READING TEXT

○ ○ ○ ○ ○ ○ ○

The code at callout A in Listing 1 uses two nested For loops to initialize the Table array. Nesting the loops lets you traverse the 2-D array much like you read a book: from left to right (columns) and from top to bottom (rows). The outer For loop in callout A iterates through the rows in the table, whereas the inner loop (i.e., the nested loop) iterates through the columns in each row.
The code at callout A begins by initializing the n variable to 0; n is a counter that will insert a unique numeric value in each cell of the Table array. Next, the outer loop sets the Row variable to 0, which corresponds to the first row in the Table array. The inner loop then sets the Column variable to 0, which corresponds to the Table array's first column. Combined, the two variables reference a unique cell in the Table array—that is, (0,0). The script assigns the (0,0) cell the current value of the n variable, then increments n by 1.
The UBound function in the inner loop tells the inner loop to continue iterating through the columns until the loop reaches the rightmost column. If you've used the VBScript UBound function for ordinary single-dimension arrays, this usage might look different. UBound supports an optional second parameter designed specifically for multidimensional arrays. The way to read the inner loop's use of UBound is as follows: Return when you reach the upper boundary of the second dimension (i.e., the columns) of the Table array. In this case, the upper boundary is 6, so the inner loop runs seven times (subscripts 0 through 6). After the seventh iteration, control returns to the outer loop, at which point the Row variable's value increments by 1. The outer loop then transfers control back to the inner loop, which iterates through the seven columns in the second row of the table. As the outer loop's UBound function dictates, this process continues until the outer loop iterates through all five rows (subscripts 0 through 4) in the Table array.
After the nested loops at callout A are finished executing, the Table array is fully initialized. Web Table 1 (http://www.winscriptingsolutions.com, InstantDoc ID 39313) shows the contents of the Table array at this point in the script.
The remainder of the script also uses nested For loops but for different purposes. The nested For loops at callout B in Listing 1 iterate through the Table array so that the script can read the contents of the newly initialized array. The script saves the array's contents in the string variable named strBefore. The additional decision logic inside the inner loop formats the string by adding one space before each single-digit value. The script sends, or echoes, the formatted string to the console at the end of the script.

○ ○ ○ ○ ○ ○ ○

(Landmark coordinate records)
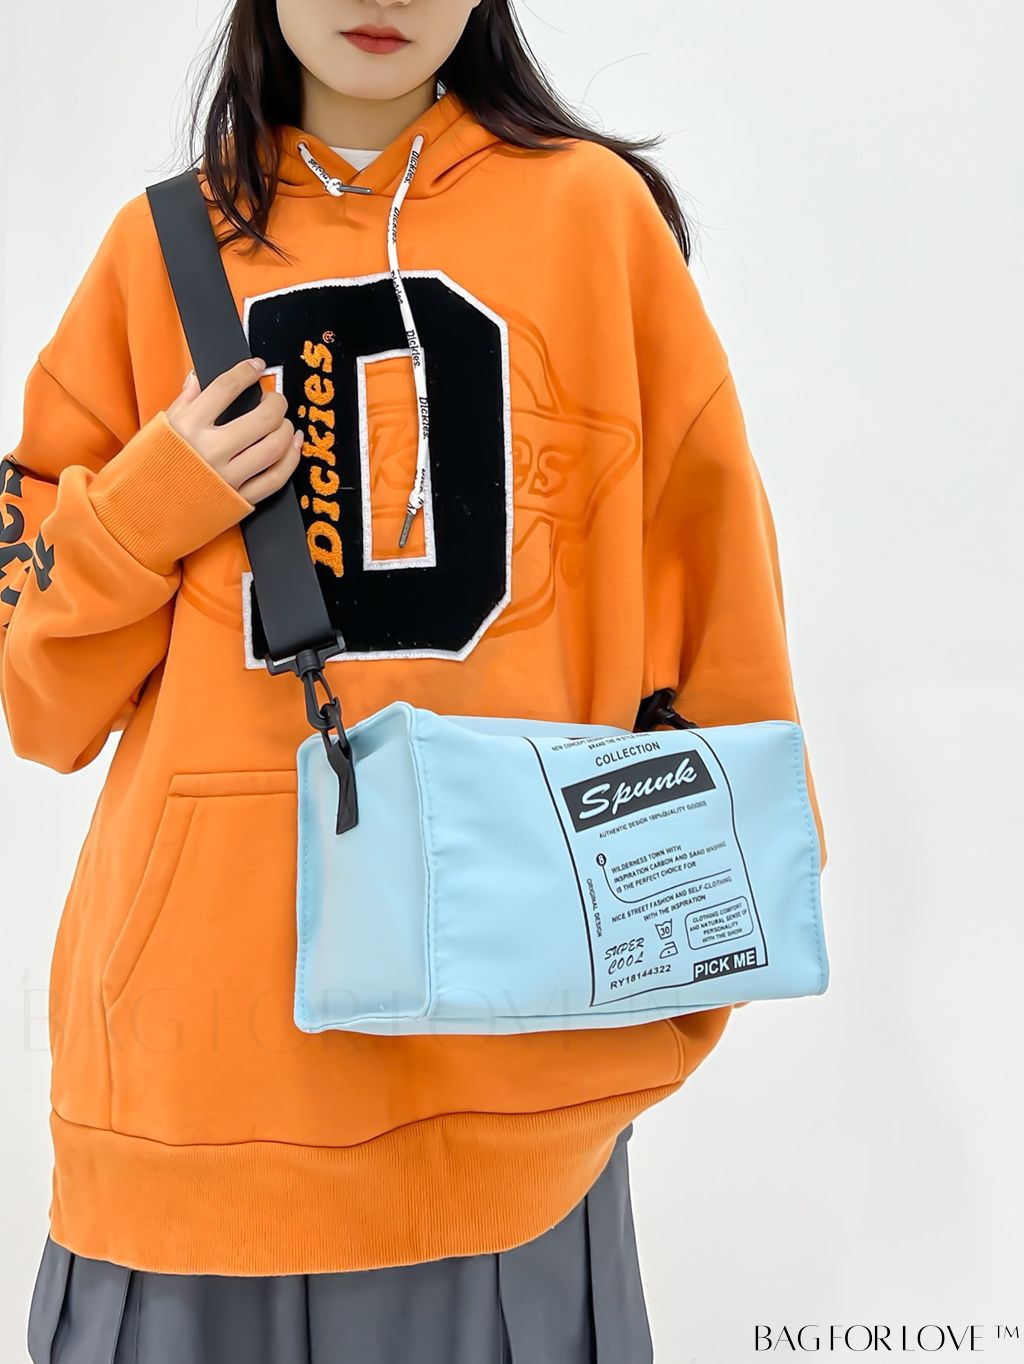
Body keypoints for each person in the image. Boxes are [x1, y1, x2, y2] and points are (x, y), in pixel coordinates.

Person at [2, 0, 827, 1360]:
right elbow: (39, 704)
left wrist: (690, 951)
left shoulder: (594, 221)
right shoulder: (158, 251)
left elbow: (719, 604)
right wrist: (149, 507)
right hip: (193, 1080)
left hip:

○ ○ ○ ○ ○ ○ ○

TASK STATEMENT
Please write out the part of the text on nested loops that begins at the words "The code at callout A begins" and stops after "increments n by 1.".

ANSWER SPACE
The code at callout A begins by initializing the n variable to 0; n is a counter that will insert a unique numeric value in each cell of the Table array. Next, the outer loop sets the Row variable to 0, which corresponds to the first row in the Table array. The inner loop then sets the Column variable to 0, which corresponds to the Table array's first column. Combined, the two variables reference a unique cell in the Table array—that is, (0,0). The script assigns the (0,0) cell the current value of the n variable, then increments n by 1.